Ya nadie duda de que la actitud de la policía hiperequipada de los Estados Unidos cultiva sentimientos más bien hostiles y, en el mejor de los casos, “poco simpáticos”, hacia los que menos tienen o menos ganan, a quienes el establish-ment, en relación inequívoca con el poder policial, cataloga como ciudadanos de ínfima categoría. Y la policía que no goza, naturalmente, de una impunidad absoluta pero sí de una tolerancia temible, suele tener sin embargo la última palabra y el fallo favorable cuando de represión se trata.
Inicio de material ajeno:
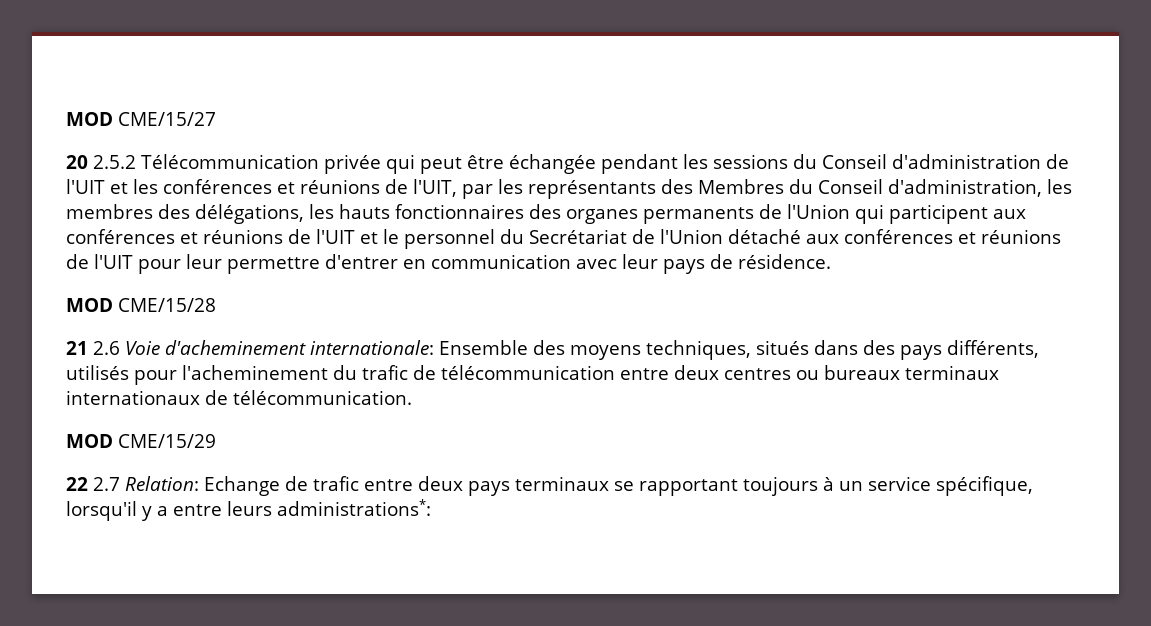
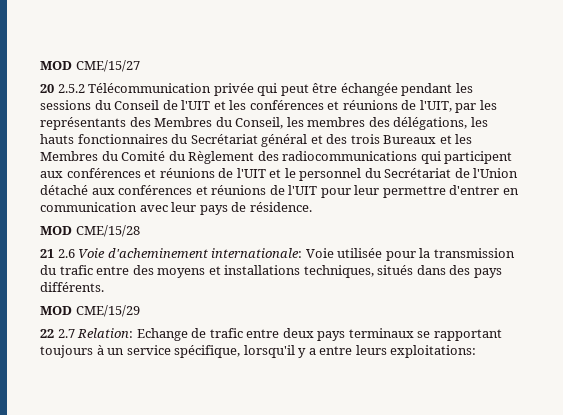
[891,154,1041,169] d'administration -> (160, 105) none
[817,179,1042,197] Conseil d'administration, -> [235,117,284,129] Conseil,
[529,204,850,224] des organes permanents de l'Union -> [171,134,473,147] [40,151,418,164] du Secrétariat général et des trois Bureaux et les Membres du Comité du Règlement des radiocommunications
[438,340,641,360] Ensemble des moyens -> [305,248,515,261] [40,265,301,278] Voie utilisée pour la transmission du trafic entre des moyens et installations
[946,340,1039,358] [66,365,999,385] [66,390,412,405] différents, utilisés pour l'acheminement du trafic de télécommunication entre deux centres ou bureaux terminaux internationaux de télécommunication. -> [40,282,104,292] différents.
[277,499,431,516] administrations*: -> [390,345,477,358] exploitations:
El mismo presidente Obama trató de eludir una condena pública demasiado directa sobre la conducta policial tanto en el caso de Ferguson como en el de Baltimore. Más bien se preocupó por los desmanes callejeros y la hostilidad de los manifestantes hacia las fuerzas del orden (por decirlo de manera ortodoxa). Raro ejemplo, por lo menos.
El registro de las muertes de los últimos meses (el asesinato en Ferguson es el más notorio, pero hubo otros antes y después) originadas en dudosas rencillas y persecuciones que son cacerías sin misericordia, marcaron y siguen marcando el privilegio represivo del sistema, cuya marca de fábrica parece ser la de dejar siempre un muerto en la calle. Por lo regular, esa víctima es un joven negro, con frecuencia un hispano y en raras ocasiones un “blanco”, pero –eso sí– un blanco desharrapado.
Cabe, en fin, preguntarse qué se hizo de los derechos igualitarios que hace poco más de cuarenta años parecían ya conquistados para siempre por las comunidades negras y, en definitiva, qué noción de justicia los avala. Cabe también preguntarse (pero ésta sería una insistencia retórica) qué tipo de “nosotros” determina la opción política norteamericana.
Toya Graham, esa suerte de Madre Coraje sin el discurso brechtiano, no parece creer que la política, como acción colectiva y dialogal, confiera a Michael la dignidad y la certeza que merece y lo proteja contra la ferocidad del racismo. Es esa descreencia la que la llevó a apartar a su hijo de la manifestación en Baltimore en beneficio, lamentablemente, de quienes apuestan por la despolitización como el mejor “acuerdo” social imaginable.